(Problem to work on): Check every line of the data below for the word "height", then give only the number of lines that have it.
==*==
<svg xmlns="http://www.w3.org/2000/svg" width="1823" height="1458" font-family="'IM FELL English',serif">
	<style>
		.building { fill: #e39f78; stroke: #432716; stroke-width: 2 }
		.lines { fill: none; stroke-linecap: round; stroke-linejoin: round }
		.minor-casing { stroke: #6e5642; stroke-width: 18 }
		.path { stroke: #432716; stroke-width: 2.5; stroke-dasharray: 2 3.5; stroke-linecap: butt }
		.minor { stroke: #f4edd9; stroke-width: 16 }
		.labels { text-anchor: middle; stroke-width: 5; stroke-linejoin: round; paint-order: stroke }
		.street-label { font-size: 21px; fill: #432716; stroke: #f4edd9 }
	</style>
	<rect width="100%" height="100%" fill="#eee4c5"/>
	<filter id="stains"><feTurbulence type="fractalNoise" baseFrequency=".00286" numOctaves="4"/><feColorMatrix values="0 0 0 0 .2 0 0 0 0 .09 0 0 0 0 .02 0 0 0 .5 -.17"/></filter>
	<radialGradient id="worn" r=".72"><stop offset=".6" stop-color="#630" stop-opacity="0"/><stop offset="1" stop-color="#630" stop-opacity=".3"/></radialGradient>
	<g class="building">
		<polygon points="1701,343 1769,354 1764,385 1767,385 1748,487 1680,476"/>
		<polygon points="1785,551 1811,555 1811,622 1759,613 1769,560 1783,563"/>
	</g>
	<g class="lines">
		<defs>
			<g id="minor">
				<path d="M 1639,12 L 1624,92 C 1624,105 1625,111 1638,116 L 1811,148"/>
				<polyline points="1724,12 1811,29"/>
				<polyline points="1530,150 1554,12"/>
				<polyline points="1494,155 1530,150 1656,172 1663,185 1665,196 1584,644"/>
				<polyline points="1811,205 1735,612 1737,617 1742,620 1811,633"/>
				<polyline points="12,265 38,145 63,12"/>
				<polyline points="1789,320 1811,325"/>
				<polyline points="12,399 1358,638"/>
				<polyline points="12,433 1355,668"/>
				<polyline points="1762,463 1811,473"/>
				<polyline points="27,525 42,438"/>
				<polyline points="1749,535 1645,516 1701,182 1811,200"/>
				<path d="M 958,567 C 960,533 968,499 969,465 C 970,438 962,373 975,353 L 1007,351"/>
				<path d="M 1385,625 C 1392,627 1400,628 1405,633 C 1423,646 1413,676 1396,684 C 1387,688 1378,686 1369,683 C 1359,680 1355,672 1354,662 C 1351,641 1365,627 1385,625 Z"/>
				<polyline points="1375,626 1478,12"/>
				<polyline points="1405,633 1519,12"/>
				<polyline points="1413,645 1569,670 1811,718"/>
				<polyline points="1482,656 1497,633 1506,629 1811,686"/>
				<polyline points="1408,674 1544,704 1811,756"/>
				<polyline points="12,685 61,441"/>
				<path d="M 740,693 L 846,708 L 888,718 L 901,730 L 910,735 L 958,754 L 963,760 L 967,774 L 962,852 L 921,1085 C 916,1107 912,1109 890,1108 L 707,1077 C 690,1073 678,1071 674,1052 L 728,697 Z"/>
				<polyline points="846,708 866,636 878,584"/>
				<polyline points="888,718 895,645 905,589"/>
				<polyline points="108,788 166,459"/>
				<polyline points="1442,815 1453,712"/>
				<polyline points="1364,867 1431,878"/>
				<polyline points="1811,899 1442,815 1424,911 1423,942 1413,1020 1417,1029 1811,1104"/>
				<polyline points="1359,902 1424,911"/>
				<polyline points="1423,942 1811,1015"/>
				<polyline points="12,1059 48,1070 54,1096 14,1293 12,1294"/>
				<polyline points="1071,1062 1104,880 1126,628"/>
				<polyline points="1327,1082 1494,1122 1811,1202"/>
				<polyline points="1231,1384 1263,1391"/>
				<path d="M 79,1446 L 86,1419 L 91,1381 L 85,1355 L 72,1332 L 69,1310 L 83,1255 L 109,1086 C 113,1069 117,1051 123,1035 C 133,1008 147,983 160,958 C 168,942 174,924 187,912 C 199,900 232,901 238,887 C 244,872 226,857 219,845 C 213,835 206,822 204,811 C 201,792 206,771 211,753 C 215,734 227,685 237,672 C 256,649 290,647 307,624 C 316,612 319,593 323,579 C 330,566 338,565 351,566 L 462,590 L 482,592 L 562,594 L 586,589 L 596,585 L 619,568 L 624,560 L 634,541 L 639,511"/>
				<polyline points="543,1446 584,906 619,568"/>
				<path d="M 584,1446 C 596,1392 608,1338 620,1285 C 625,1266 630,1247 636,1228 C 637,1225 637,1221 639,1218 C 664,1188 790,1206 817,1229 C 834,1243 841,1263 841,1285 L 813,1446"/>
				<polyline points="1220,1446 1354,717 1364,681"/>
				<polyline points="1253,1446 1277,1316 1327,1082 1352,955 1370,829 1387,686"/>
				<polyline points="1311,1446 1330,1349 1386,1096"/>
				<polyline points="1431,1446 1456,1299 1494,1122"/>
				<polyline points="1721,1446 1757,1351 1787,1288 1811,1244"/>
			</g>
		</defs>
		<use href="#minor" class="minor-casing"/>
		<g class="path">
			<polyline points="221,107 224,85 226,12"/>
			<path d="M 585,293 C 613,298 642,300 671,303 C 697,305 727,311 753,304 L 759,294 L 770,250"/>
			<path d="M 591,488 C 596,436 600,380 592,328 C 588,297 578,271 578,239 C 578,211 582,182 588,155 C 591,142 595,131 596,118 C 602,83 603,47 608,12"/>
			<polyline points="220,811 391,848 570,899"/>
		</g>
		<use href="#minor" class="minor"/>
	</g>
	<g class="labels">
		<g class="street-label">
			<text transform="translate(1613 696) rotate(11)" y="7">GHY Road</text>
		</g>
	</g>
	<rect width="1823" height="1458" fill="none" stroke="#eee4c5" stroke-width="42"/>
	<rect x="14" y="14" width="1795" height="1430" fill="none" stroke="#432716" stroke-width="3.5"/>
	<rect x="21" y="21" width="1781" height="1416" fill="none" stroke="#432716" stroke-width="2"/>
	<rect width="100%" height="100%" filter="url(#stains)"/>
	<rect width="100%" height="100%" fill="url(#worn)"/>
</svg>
==*==
(Finished task): 7